Given that they both seem to be dominating me, I don't know whether it would send a strong signal to either one if he or she was chosen to stay in the room with me. From day to day I waver on which dog seems most or least calm and well-adjusted. Seems like I wouldn't want the more aggressive of the two to be the one that got to stay in my room at night. But which dog is that? The fear-aggressive one or the sneaky aggressive one? The sneaky dominant one that climbs on my pillow at night after ducking out of crate time? Or the stealthy dominant one that seems like Mr. Mellow for weeks then poops upstairs in the guest room?

And are words like "aggressive" and "dominant" even the right words for what's happening here?

I've begun watching my Dog Whisperer CDs and he uses the words 'dominant' and 'aggressive'. But I hate the finality of those words. They sounds like death sentences, like criminal convictions.

And if it's so uncommon for a male and a female to have this sort of combative relationship, why is it happening to us?

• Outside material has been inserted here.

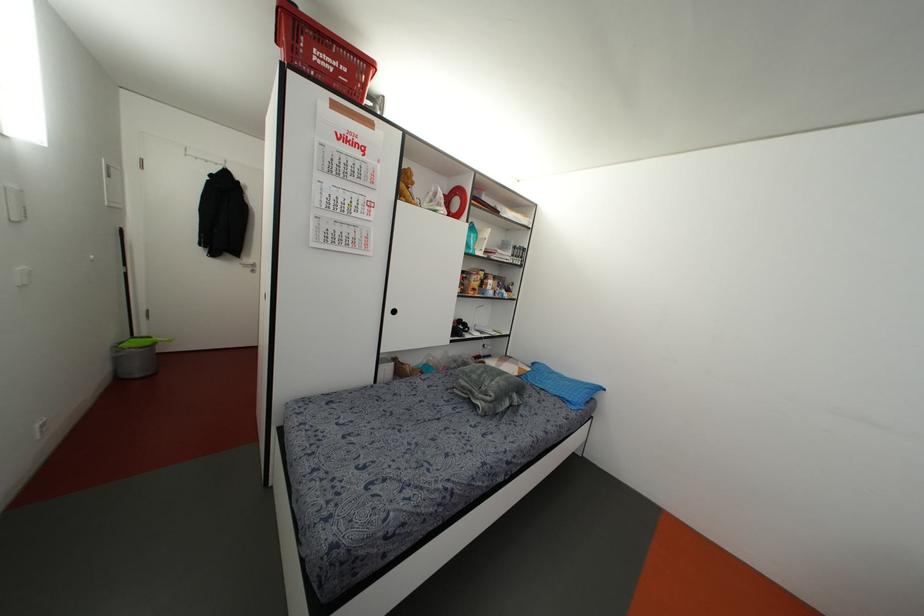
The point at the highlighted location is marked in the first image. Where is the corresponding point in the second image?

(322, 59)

Today as I watched Season 1 of DW Cesar told a woman, "this dog has been dominating you since you first took him in" and that's definitely true of Petunia. My husband and I encouraged her to come between us (both because we adored her and because we didn't adore one another anymore). We slept with her between us. She was our conduit, the one thing we both cherished. We poured nearly all our affection into her or through her. When we were away from her she was what we talked about. The whole world was about Petunia. For us. And our imbalanced life fostered an imbalanced dog in an imbalanced relationship with us imbalanced humans.

I get all that.

And evidently I did a number on Buddy as well. Whether or not either or both dogs was born with the tendency to be aggressive or fear-aggressive, or whether one or both were damaged by their experiences of or before abandonment, I cannot say. But it still seems to me that if Cesar Millan lived in my house that these dogs would be okay together.

Speaking of Millan, here are a few things that make me uncomfortable about his show:

  • He keeps telling people to leave their dogs' choke collars and leashes on all day. I understand that it could be a good thing for a dog to be on its leash all day. But isn't it awfully dangerous to leave a dog to ramble around a house or yard wearing a choke collar? He never prescribes the choke collar, but whenever owners use them and say, "So I should leave his choke collar on all day?" He says yes. And this includes dragging dogs into swimming pools in choke collars. Seems dangerous to me.


  • He keeps telling weak people to be [whatever strong job they do for a living]. As if being a nurse or a teacher will generate all the calm-assertive energy they need to fix their relationship with their dog. I'm a teacher. Cesar would surely say, "Be a teacher. Be that strong, calm-assertive teacher you are in the classroom." Well, for one thing, I don't feel like a mighty, calm-assertive leader in the classroom. I'm just me. And my teacher persona isn't one of those tough cookies. I'm not entirely a marshmallow, but I'm not Cleopatra or Eleanor Roosevelt. I'm not an actress. I'm pretty much just me all the time. And who I am is a fundamentally and sometimes excruciatingly sensitive person. A worrier who wants people to get along and not upset one another or damage me. I speak up and get in the middle of things but I hate confrontation and only do it when it appears to me that someone in a vulnerable spot is being treated unfairly. So telling me to Be a powerful teacher isn't going to enable me to generate powerful energy for my dogs.


  • He goes away. Even if he came here and used his mojo and my dogs began to frolic together it would be just for television. He'd leave and I'd panic.


I must sleep now.

I'll wander off, though, wondering how much of today's confrontation business is a product of my behavior and how much is about something else.